NC State Honors Veterans

NC State Honors Veterans
NC State honored military heroes during a ceremony held at the Memorial Belltower on Veterans Day.

When Jacqueline Shorter saw people running in formation and yelling military cadences as they participated in a 5K last week, it reminded her of her service in the Marines.

“It was very emotional to see that and hear those cadences,” Shorter said. “It does something to you — sends a little chill down your spine.”

The 5K was part of a campuswide event honoring veterans. Jeffrey Wright Military and Veteran Services and Army ROTC held the event on Veterans Day at the Memorial Belltower, which was built to honor NC State alumni killed in World War I. Roughly 200 people participated in the run, and 100 more attended a short ceremony that followed the 5K.

Runners took off from the Belltower in waves starting at 6 a.m. As they returned to the monument, a color guard dressed in World War I attire played bagpipes and drums.
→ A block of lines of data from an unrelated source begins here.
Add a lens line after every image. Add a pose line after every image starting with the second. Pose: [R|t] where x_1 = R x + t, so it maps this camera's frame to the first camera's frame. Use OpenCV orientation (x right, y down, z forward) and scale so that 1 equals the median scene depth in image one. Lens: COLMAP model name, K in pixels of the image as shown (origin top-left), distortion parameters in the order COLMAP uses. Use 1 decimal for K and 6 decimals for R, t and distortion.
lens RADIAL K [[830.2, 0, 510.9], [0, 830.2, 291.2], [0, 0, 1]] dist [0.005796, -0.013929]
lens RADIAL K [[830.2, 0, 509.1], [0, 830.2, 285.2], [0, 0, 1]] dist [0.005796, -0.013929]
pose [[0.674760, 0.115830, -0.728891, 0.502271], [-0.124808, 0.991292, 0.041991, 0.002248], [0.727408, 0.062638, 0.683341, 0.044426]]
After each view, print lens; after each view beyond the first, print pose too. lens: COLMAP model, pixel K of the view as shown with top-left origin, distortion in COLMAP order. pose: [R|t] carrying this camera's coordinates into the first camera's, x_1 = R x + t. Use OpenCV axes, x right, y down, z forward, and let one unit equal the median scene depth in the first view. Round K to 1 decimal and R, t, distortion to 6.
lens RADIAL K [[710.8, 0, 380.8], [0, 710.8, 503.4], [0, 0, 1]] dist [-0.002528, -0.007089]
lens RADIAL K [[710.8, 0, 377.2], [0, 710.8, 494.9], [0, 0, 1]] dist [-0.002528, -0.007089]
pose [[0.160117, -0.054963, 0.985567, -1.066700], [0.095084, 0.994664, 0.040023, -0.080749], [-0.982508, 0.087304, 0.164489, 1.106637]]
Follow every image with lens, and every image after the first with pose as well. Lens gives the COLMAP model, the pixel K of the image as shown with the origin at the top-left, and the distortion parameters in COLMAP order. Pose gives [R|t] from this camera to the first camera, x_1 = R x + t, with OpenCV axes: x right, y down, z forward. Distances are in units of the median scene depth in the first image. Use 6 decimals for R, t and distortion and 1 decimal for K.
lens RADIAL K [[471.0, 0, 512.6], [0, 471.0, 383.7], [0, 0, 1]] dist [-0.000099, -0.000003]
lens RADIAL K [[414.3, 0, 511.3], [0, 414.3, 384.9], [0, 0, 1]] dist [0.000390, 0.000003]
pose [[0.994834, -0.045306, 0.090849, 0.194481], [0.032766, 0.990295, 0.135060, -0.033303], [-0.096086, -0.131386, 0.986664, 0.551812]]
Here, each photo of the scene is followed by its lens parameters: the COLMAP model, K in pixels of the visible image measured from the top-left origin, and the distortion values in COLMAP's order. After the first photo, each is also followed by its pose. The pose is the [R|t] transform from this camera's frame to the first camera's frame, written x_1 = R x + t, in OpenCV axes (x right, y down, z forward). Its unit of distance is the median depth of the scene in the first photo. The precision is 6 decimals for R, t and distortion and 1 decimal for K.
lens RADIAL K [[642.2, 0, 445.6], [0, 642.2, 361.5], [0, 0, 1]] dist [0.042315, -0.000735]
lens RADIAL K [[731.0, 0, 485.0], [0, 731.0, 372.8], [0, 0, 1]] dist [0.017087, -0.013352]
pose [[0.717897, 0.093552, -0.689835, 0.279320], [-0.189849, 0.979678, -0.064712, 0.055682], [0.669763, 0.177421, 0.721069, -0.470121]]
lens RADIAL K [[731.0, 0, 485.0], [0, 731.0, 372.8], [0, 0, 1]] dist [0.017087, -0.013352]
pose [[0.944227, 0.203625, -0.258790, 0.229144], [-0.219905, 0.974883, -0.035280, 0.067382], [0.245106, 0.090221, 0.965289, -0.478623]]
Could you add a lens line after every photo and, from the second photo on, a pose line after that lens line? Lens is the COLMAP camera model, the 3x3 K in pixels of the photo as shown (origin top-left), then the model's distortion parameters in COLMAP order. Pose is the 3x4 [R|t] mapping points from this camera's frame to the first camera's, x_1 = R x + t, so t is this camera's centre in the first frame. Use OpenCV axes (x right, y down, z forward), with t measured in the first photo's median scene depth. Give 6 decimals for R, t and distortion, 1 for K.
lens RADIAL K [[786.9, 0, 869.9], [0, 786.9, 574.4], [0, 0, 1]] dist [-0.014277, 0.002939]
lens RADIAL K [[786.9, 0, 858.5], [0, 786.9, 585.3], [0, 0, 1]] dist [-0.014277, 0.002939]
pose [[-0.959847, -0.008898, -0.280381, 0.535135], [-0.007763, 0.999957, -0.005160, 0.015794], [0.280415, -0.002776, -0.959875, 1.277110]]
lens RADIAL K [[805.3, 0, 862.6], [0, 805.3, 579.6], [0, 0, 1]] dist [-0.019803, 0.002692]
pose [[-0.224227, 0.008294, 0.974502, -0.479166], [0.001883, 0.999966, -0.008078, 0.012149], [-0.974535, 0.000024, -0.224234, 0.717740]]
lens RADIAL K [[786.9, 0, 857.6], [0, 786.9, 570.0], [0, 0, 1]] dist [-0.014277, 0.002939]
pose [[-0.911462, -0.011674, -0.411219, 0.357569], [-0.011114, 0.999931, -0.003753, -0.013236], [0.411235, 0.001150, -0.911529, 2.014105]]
The ceremony following the run kicked off at 7 a.m. at Henry Square, the plaza at the base of the Belltower.

Veterans Day 5k
About 200 people participated in a 5K run held as part of a Veterans Day event at NC State.

“The Belltower is the most iconic landmark at NC State,” said Nick Drake, director of Military and Veteran Services. “It’s used on everything. For us to be able to honor the service and sacrifice of our veterans and their families in the presence of the Belltower is pretty significant.”

During the ceremony, Tom Stafford, a former vice chancellor for student affairs at NC State, acknowledged the 100th anniversary of the laying of the first cornerstone of the Belltower, which took place in November 1921. The Raleigh Sister Cities organization placed a vase of poppies inside the Belltower. Poppies are the enduring symbol of remembrance of World War I.

For Shorter, the ceremony marked her first time attending a Veterans Day ceremony. She served in the Marines from June 2008 to February 2017 and achieved the rank of sergeant. While in the Marines, she was a suicide prevention instructor.

Now Shorter is enrolled in a master’s-level English literature program at NC State and is a work-study student in Military and Veteran Services. As part of her duties, she helped organize last week’s event.

“I absolutely loved seeing the support for veterans,” she said. “It definitely brought back memories from being in the service and when we had to go on runs.”

Drake, who served in the Army Reserve from 2000 to 2010 and re-enlisted in 2015 as a member of the North Carolina Army National Guard, said the Veterans Day ceremony is a significant event for the veterans’ community at NC State.

“This ceremony is taking that step to say, ‘Hey, we acknowledge that you and your families have sacrificed so much, and we appreciate you,’” Drake said.